__Exercise objective__. Rewrite the items below as a numbered list, beginning at the line that contains "Contemporary Designer |" and ending with the line that contains "Sports Personality |". Skip blank lines and leave the pictures out.

__Materials provided__.
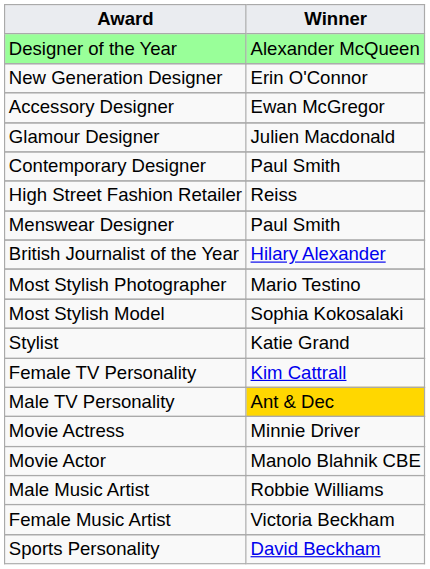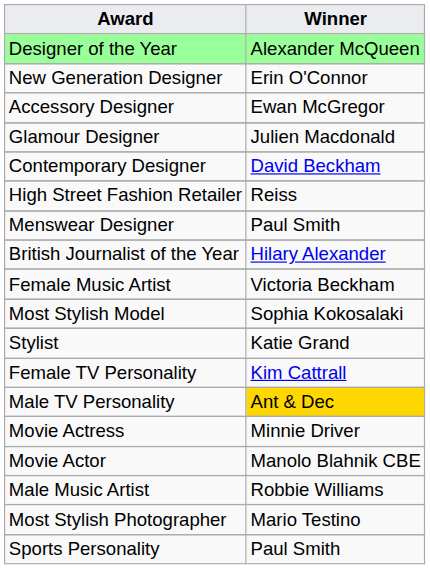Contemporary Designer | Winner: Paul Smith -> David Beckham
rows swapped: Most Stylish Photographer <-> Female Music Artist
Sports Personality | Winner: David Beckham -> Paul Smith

==

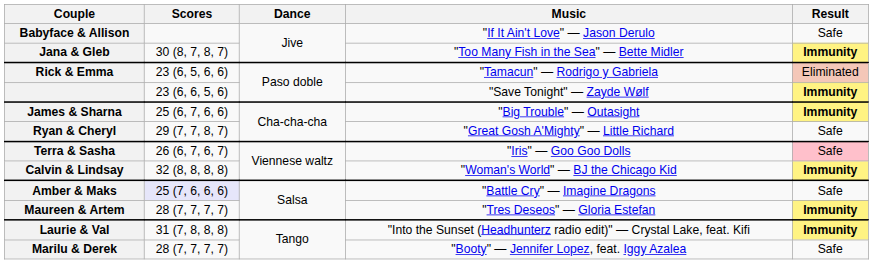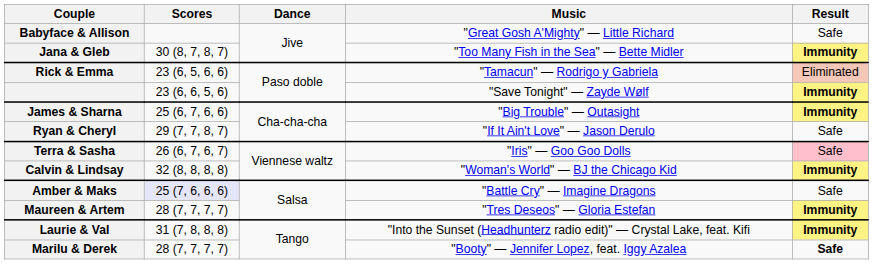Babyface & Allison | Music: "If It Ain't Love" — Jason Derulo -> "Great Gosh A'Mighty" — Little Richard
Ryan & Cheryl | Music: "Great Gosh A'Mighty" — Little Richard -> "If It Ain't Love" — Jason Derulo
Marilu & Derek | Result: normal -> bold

__Exercise output__.
1. Contemporary Designer | Winner: Paul Smith -> David Beckham
2. rows swapped: Most Stylish Photographer <-> Female Music Artist
3. Sports Personality | Winner: David Beckham -> Paul Smith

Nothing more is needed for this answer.